Relay-Version: version B 2.10 5/3/83; site utzoo.UUCP
Path: utzoo!mnetor!seismo!ut-sally!husc6!endor!reiter
From: reiter@endor.harvard.edu (Ehud Reiter)
Newsgroups: comp.arch,comp.sys.nsc.32k
Subject: Re: "Unoptimizing" Dhrystone
Message-ID: <1706@husc6.UUCP>
Date: Tue, 21-Apr-87 09:52:51 EST
Article-I.D.: husc6.1706
Posted: Tue Apr 21 09:52:51 1987
Date-Received: Wed, 22-Apr-87 02:49:46 EST
References: <4190@nsc.nsc.com> <951@moscom.UUCP> <2577@intelca.UUCP> <999@mips.UUCP> <312@gumby.UUCP>
Sender: news@husc6.UUCP
Reply-To: reiter@harvard.UUCP (Ehud Reiter)
Organization: Aiken Computation Lab Harvard, Cambridge, MA
Lines: 25
Xref: mnetor comp.arch:1028 comp.sys.nsc.32k:98

In article <312@gumby.UUCP> earl@mips.UUCP (Earl Killian) writes:
>At MIPS, we use the following programs for benchmarking and
>architectural study:
>	<list of 10 or so programs>
>All of these have very different statistics.

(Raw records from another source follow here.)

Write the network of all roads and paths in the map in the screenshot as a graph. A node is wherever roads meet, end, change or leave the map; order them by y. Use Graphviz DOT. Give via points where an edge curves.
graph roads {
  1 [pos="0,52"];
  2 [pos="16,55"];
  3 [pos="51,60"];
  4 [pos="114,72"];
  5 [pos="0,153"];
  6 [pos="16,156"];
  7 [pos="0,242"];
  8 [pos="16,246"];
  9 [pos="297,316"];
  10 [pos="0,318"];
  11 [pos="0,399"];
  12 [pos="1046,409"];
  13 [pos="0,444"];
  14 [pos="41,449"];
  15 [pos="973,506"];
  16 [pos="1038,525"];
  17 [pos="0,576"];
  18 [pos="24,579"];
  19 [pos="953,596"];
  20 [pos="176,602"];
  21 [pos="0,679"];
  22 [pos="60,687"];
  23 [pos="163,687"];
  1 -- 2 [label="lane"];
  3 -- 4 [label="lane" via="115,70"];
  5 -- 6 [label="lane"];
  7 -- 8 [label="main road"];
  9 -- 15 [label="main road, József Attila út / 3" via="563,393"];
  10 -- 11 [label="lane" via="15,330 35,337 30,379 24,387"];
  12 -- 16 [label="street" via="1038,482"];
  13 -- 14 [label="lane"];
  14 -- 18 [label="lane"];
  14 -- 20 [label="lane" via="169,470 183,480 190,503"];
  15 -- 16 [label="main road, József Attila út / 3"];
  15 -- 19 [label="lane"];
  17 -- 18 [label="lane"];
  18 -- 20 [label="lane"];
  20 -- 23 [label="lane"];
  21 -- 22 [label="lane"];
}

On the subject of benchmarks, I've noticed that many people who do use
multiple programs for benchmarking tend to average the results together.
Even MIPS, whose Performance Brief is the best of its kind that I've seen,
does this to some degree (e.g. their "UNIX Total", in comparing an M/500
to a VAX-11/780, averages together relative performance figures ranging
from 4.7 to 6.7 into an average figure of 5.6).  Since averaging can be
a statistically dubious process (especially if the programs being averaged
are not weighted by some kind of "freqency of use" parameter), perhaps it
would be better to report the full range instead of an average (so, in the
above example, the M/500 would be rated as 4.7-6.7, not 5.6).  Reporting the
range would also have the advantage of giving people an idea of the variances
involved.

So, if the community does shift to using multiple programs for benchmarking
(which I strongly approve of), we should consider reporting "relative
performance" not as a single average number, but rather as a range.

					Ehud Reiter
					reiter@harvard	(ARPA,BITNET,UUCP)